The company was founded in 1994 by Kazumasa Terada, the current CEO and president. Its name is derived from the characters Samantha and Tabitha Stephens from the American sitcom series Bewitched. The company has over 130 retail stores in Japan. In late 2006, Samantha Thavasa opened its first U.S. store in New York City.

==Marketing==
The company's marketing strategy is typified by its extensive utilization of Western celebrities and socialites in its advertising, although Lee Byung-hun was used to promote its jewelry brand, Samantha Tiara. American singer Beyoncé along with her sister Solange Knowles and Paris Hilton and Nicky Hilton have been in advertising campaigns. Nicky Hilton, Victoria Beckham, Penelope and Monica Cruz and Tinsley Mortimer had handbag lines with the company.

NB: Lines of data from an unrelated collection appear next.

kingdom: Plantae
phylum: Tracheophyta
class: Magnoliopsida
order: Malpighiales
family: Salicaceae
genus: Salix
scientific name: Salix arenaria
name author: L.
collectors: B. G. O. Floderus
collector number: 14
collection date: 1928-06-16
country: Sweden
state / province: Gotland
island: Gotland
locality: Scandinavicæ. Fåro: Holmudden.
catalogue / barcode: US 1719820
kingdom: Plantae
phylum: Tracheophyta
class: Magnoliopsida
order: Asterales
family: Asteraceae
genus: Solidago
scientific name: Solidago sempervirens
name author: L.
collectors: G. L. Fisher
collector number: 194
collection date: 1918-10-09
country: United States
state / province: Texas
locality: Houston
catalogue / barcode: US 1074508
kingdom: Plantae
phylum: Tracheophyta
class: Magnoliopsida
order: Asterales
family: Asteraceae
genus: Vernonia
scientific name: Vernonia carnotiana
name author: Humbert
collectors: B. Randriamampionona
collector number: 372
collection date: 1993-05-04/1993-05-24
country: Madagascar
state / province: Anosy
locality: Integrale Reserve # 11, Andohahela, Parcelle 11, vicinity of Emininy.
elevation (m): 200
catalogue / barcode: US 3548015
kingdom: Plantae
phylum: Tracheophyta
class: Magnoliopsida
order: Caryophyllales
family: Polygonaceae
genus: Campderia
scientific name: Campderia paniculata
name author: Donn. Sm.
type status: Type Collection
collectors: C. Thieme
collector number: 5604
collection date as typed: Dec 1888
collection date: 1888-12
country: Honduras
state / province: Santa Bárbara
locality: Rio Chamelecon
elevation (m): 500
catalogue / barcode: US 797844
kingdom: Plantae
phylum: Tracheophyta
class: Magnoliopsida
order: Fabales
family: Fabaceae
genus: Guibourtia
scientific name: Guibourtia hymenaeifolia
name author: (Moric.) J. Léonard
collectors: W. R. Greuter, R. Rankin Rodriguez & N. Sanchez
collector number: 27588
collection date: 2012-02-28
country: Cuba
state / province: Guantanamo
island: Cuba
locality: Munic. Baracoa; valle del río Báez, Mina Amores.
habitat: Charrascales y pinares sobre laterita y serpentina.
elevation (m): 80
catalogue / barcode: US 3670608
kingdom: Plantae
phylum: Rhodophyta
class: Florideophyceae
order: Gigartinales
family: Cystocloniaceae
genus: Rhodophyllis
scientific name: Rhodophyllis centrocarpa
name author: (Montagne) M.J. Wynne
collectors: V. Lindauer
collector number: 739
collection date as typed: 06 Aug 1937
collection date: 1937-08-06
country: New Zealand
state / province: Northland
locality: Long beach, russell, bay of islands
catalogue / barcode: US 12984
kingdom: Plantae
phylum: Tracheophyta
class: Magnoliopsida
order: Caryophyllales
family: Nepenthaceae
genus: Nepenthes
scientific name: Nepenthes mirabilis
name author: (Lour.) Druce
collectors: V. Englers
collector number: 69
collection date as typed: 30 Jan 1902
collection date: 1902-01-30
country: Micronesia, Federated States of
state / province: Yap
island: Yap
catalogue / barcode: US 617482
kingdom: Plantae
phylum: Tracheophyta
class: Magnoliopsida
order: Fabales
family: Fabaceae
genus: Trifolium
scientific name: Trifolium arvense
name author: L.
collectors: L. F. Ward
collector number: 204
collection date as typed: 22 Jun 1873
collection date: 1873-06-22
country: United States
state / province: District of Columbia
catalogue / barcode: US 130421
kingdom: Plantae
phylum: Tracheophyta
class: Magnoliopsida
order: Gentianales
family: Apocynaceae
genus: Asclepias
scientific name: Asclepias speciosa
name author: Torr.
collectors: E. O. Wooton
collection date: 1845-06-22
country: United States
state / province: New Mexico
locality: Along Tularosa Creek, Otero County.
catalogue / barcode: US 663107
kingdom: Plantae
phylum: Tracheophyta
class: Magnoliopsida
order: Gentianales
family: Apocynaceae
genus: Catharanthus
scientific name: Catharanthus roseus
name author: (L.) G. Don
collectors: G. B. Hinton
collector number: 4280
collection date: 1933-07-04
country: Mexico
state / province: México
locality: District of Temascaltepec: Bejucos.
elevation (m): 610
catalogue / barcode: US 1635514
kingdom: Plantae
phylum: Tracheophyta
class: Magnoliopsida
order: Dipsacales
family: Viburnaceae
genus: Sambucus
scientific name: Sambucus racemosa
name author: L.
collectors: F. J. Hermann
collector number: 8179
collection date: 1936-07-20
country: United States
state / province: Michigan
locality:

Singer and actress Jennifer Lopez also endorsed the brand in 2009. In 2011, Taylor Momsen also became a member of Samantha Thavasa Muse. In 2012, South Korean girl group After School promoted the summer collection line with single "Lady Luck", in a commercial. In 2013, Momsen appeared in a television commercial for Samantha Vega handbags along with one of the Japanese idol Tomomi Itano of AKB48.

Between 2006 and 2008, the company sponsored Super Aguri F1 Team to promote Samantha Kingz.

In June 2012, Australian model Miranda Kerr signed a contract to become the latest celebrity muse, and launched a handbag line titled "Miranda Kerr for Samantha Thavasa Collection" in 2016.

In September 2013, Samantha Thavasa announced that girl group Girls' Generation would be the company's endorsement models. The girls wear Samantha Thavasa skinny jeans in various colors for television ads and for their eighth single "Galaxy Supernova", released on 18 September.